Note: While some presidential apologists have suggested that Carter might actually have been attacked by a nutria, a large, aggressive aquatic rodent, others have insisted that the President's assailant was a simple, if unusually vicious, bunny rabbit. Fulk, the 12th century king of Jerusalem, was killed by a rabbit. (Well, really he was killed by a fall from his horse, but the horse had been startled by a rabbit.) And many years ago, I was the owner of a Blue Dutch rabbit named Sequin. One of my friends still bears the scars of an encounter with Sequin--a perfectly matched set of parallel teeth marks, where Sequin's fangs closed on her hand and ripped through the flesh when she pulled her hand away. Bunnies are, indeed, fiercer than anyone but Monty Python has generally given them credit for.
Oh too funny but I like your McCain undercover stuff better!

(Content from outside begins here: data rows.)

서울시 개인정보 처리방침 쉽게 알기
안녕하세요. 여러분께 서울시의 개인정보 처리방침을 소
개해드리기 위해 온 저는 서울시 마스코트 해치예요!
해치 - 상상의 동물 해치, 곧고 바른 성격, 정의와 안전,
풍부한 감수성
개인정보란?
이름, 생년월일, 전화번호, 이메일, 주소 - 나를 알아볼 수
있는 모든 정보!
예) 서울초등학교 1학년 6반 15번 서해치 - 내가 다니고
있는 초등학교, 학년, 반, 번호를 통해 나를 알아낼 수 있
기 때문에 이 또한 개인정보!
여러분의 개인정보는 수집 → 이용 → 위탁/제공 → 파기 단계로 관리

Carter did more to damage America in four years than any president before or since--Clinton & Clinton had eight.
Betraying Taiwan and the Shah, giving away the Canal, embracing every enemy, shunning every friend.

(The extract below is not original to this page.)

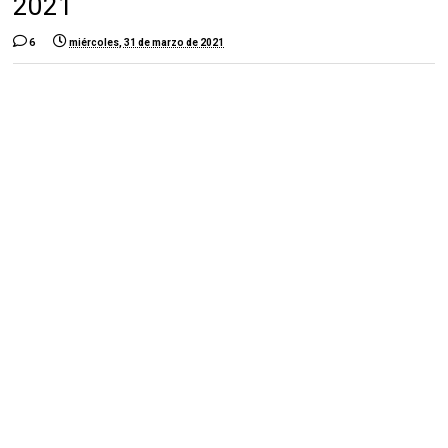
2021
6
miércoles, 31 de marzo de 2021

The release of the hostages synchronous with Reagan's innauguration says it all.
May that be the last thought in Carter's brain when he dies.
your timeline is a little off
the EAPS filters were removed for 5% more horsepower, not range
http://rescueattempt.tripod.com
Thanks for the ping.
I helped out on this new book, and also the Discovery Channel special that is coming out any day here.
We were all supposed to get free copies of the film! ...And book!
I do too. I remember it. I was quite young, but I remember feeling ashamed for my country. It's the only time in my life I ever felt that way.
The disaster in the desert was when I started to question my support for Carter and liberalism in general, leading to my vote for Reagan that November - my first ever vote for a Republican.
It was my first election. I voted for Reagan and have voted Republican ever since.
You are correct. The helos were put on the Nimitz in Naples over the Christmas hoilidays. Rescue attempt went in late April. I was writing from 25 year old memory, I should have checked. (Time moves at a different rate when you are just driving around in circles in the middle of the ocean for that long a time.)
The helo guys I talked to on the hangar bay said the screens were removed for the range.
Sometimes when I look at my children I say to myself, "Lillian, you should have stayed a virgin."
Thanks to George 76 for this great post.